*** Opening Given records ***

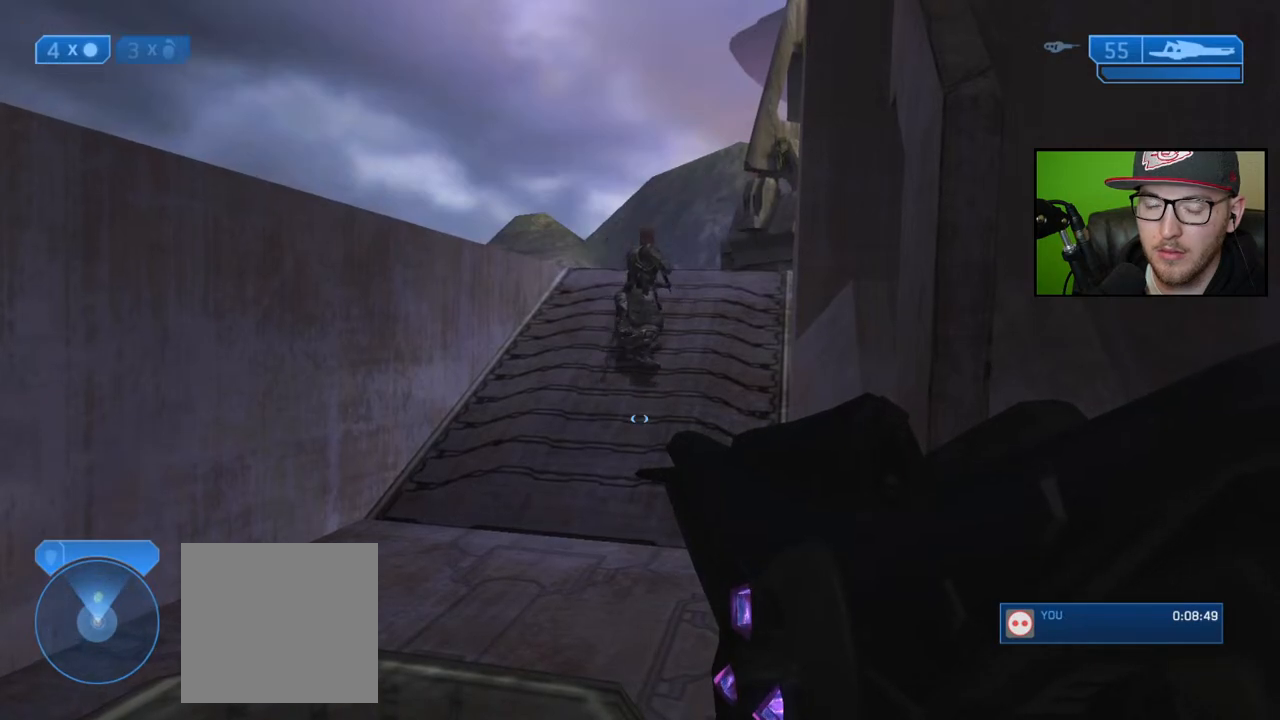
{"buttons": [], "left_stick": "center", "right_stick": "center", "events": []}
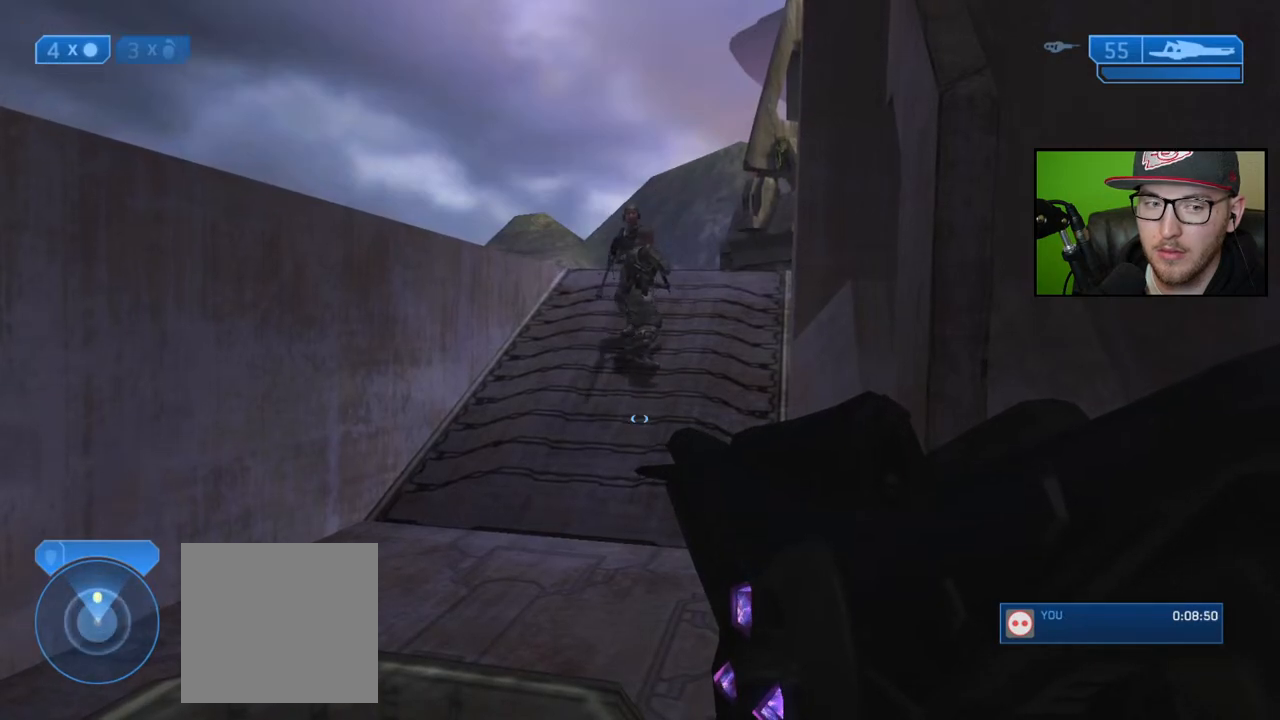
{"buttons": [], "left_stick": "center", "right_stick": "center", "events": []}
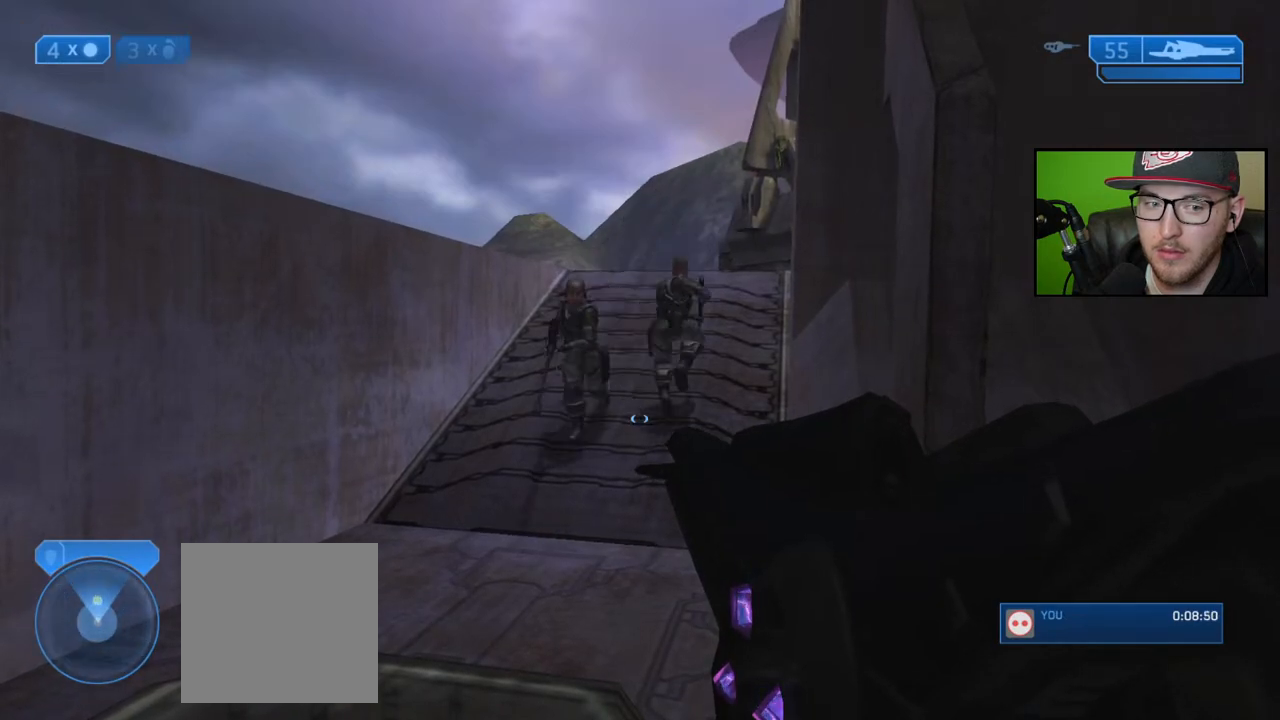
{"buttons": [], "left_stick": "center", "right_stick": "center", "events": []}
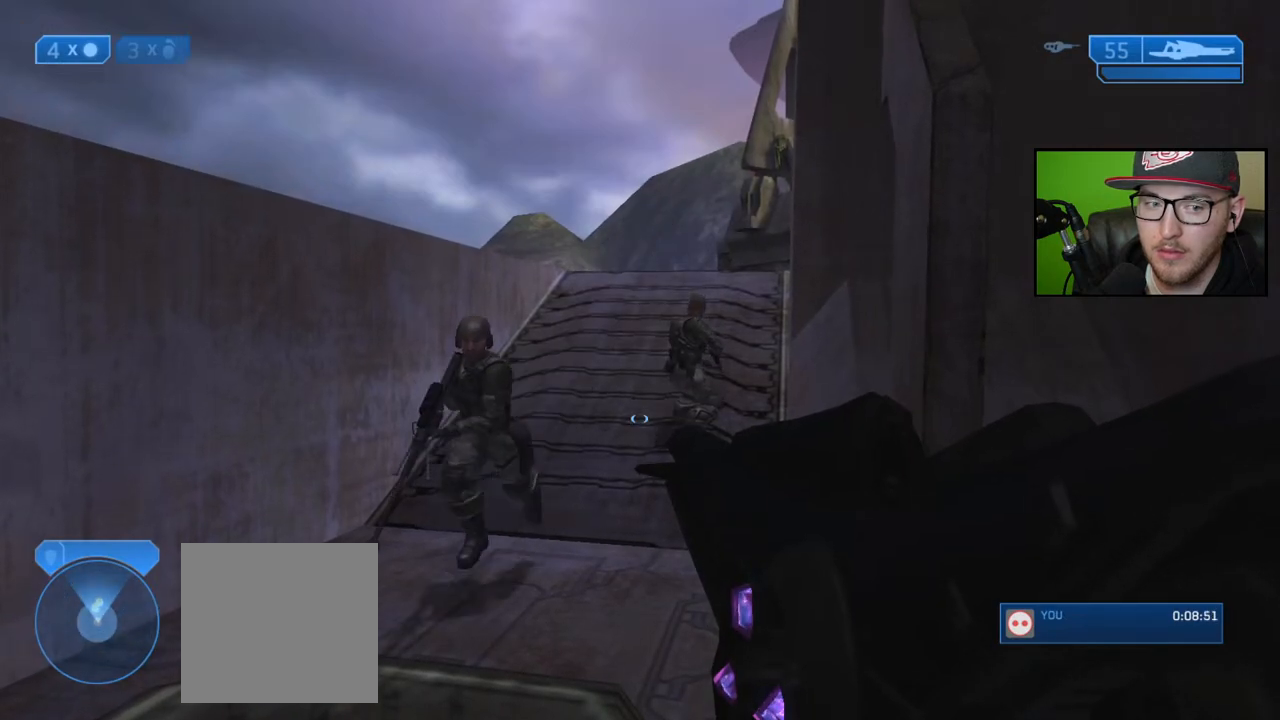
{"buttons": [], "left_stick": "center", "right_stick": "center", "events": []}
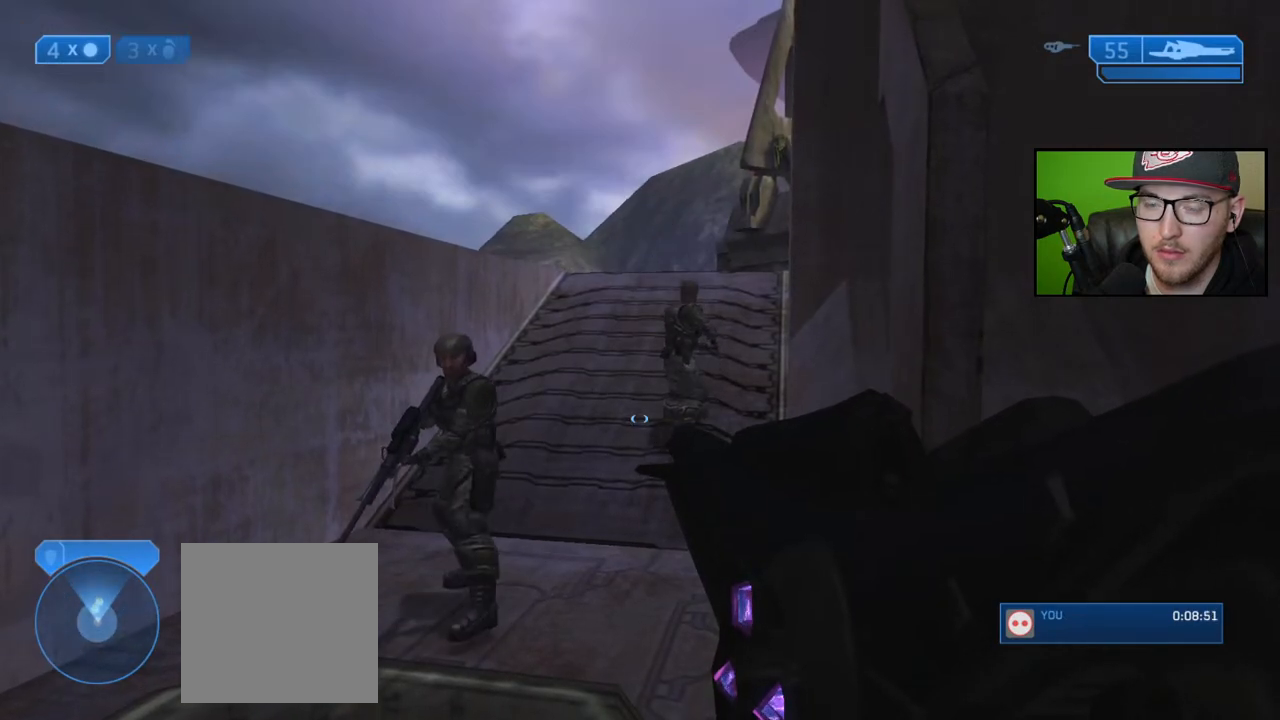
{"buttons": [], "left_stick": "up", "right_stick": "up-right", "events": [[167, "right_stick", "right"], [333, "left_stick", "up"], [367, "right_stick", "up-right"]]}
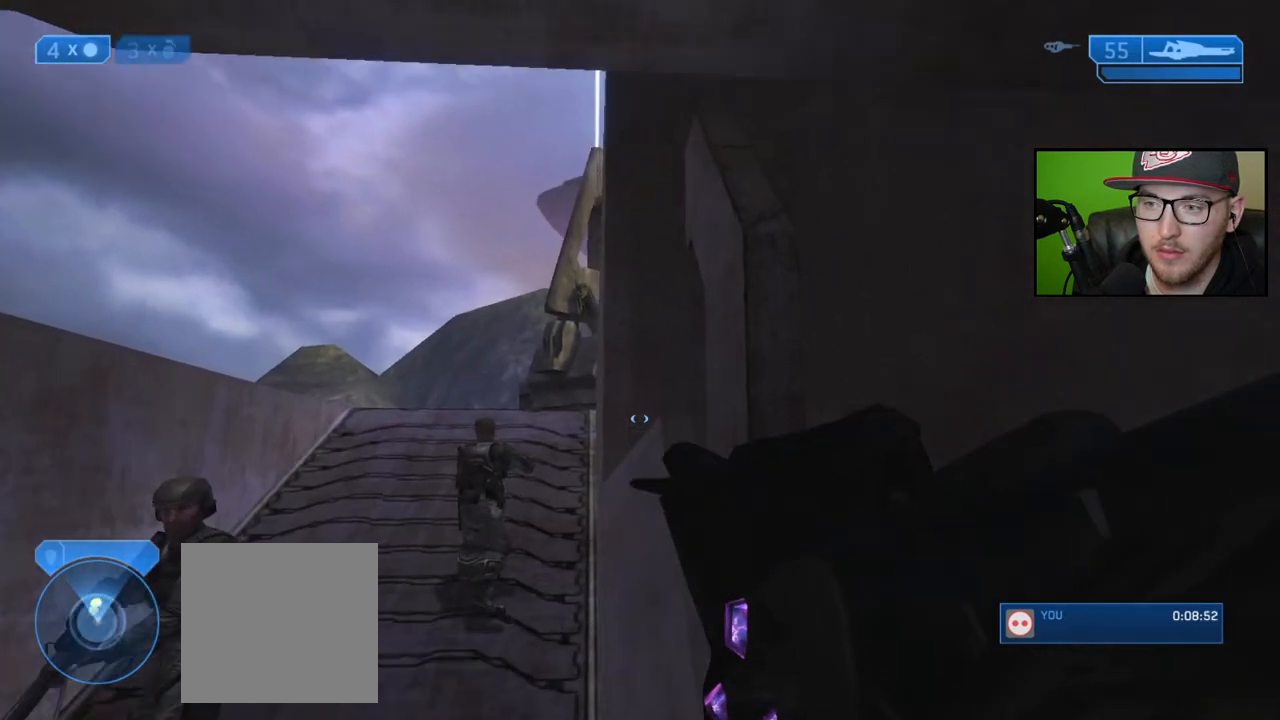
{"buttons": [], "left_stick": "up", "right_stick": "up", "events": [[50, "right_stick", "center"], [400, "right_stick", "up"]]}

*** Closing Given records ***

= What the task asks =
Repeat every entry exactly, but leave out the pictures.

= Solution to this problem =
{"buttons": [], "left_stick": "center", "right_stick": "center", "events": []}
{"buttons": [], "left_stick": "center", "right_stick": "center", "events": []}
{"buttons": [], "left_stick": "center", "right_stick": "center", "events": []}
{"buttons": [], "left_stick": "center", "right_stick": "center", "events": []}
{"buttons": [], "left_stick": "up", "right_stick": "up-right", "events": [[167, "right_stick", "right"], [333, "left_stick", "up"], [367, "right_stick", "up-right"]]}
{"buttons": [], "left_stick": "up", "right_stick": "up", "events": [[50, "right_stick", "center"], [400, "right_stick", "up"]]}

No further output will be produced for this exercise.